Your code is not working for other reasons.
pop_back() invalidates only iterators that point to the last element. From C++ Standard Library Reference:
Inserting or removing elements
invalidates references, pointers, and
iterators that refer to the following
element. If an insertion causes
reallocation, it invalidates all
references, iterators, and pointers.
So to answer your question, no it does not invalidate all iterators.
However, in your code example, it can invalidate it when it is pointing to the last element and the value is below 10. In which case Visual Studio debug STL will mark iterator as invalidated, and further check for it not being equal to end() will show an assert.
If iterators are implemented as pure pointers (as they would in probably all non-debug STL vector cases), your code should just work. If iterators are more than pointers, then your code does not handle this case of removing the last element correctly.
Error is that when "it" points to the last element of vector and if this element is less than 10, this last element is removed. And now "it" points to ints.end(), next "it++" moves pointer to ints.end()+1, so now "it" running away from ints.end(), and you got infinite loop scanning all your memory :).

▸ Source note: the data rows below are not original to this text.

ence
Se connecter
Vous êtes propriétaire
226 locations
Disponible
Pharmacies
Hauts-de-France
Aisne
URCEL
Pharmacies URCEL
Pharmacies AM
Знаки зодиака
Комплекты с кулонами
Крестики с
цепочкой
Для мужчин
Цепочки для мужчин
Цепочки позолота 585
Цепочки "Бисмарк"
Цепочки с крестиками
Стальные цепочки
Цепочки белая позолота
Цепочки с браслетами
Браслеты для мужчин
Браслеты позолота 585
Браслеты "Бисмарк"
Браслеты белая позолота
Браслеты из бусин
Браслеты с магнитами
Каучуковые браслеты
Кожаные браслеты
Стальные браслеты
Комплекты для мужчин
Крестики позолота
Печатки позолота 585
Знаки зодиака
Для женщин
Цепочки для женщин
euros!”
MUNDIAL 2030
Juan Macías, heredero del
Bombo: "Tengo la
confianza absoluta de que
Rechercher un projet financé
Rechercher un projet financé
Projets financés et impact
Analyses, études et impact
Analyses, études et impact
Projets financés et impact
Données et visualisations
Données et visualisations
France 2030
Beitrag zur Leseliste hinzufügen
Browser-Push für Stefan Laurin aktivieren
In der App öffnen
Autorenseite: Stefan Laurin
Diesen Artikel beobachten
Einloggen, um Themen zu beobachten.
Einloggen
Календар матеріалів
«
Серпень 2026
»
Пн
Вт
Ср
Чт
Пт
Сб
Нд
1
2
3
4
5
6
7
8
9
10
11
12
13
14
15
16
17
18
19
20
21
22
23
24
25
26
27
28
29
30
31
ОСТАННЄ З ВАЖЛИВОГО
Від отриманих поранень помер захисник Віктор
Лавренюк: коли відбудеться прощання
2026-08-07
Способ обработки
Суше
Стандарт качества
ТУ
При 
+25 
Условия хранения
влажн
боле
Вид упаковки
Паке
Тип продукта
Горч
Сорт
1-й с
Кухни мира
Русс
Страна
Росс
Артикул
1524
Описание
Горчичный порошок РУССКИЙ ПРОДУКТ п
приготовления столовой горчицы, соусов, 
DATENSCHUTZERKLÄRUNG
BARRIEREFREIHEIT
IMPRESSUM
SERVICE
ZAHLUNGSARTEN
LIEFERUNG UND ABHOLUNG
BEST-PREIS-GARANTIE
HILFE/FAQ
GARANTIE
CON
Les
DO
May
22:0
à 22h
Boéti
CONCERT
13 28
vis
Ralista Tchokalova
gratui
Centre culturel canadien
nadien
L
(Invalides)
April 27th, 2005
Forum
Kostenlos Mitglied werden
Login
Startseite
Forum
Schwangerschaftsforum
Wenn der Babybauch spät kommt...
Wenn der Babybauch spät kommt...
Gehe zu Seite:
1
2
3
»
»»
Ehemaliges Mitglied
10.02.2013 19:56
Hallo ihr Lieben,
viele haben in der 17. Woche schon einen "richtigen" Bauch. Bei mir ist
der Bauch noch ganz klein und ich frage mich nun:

The "official specification" is the C++ Standard. If you don't have access to a copy of C++03, you can get the latest draft of C++0x from the Committee's website: http://www.open-std.org/jtc1/sc22/wg21/docs/papers/2008/n2723.pdf
The "Operational Semantics" section of container requirements specifies that pop_back() is equivalent to { iterator i = end(); --i; erase(i); }. the [vector.modifiers] section for erase says "Effects: Invalidates iterators and references at or after the point of the erase."
If you want the intuition argument, pop_back is no-fail (since destruction of value_types in standard containers are not allowed to throw exceptions), so it cannot do any copy or allocation (since they can throw), which means that you can guess that the iterator to the erased element and the end iterator are invalidated, but the remainder are not.
pop_back() will only invalidate it if it was pointing to the last item in the vector. Your code will therefore fail whenever the last int in the vector is less than 10, as follows:
*it = ints.back(); // Set *it to the value it already has
ints.pop_back(); // Invalidate the iterator
continue; // Loop round and access the invalid iterator
You might want to consider using the return value of erase instead of swapping the back element to the deleted position an popping back. For sequences erase returns an iterator pointing the the element one beyond the element being deleted. Note that this method may cause more copying than your original algorithm.
for(std::vector<int>::iterator it = ints.begin(); it != ints.end(); )
{
if(*it < 10)
it = ints.erase( it );
else
++it;
}
std::remove_if could also be an alternative solution.
struct LessThanTen { bool operator()( int n ) { return n < 10; } };
ints.erase( std::remove_if( ints.begin(), ints.end(), LessThanTen() ), ints.end() );
std::remove_if is (like my first algorithm) stable, so it may not be the most efficient way of doing this, but it is succinct.
Check out the information here (cplusplus.com):
Delete last element
Removes the last element in the vector, effectively reducing the vector size by one and invalidating all iterators and references to it.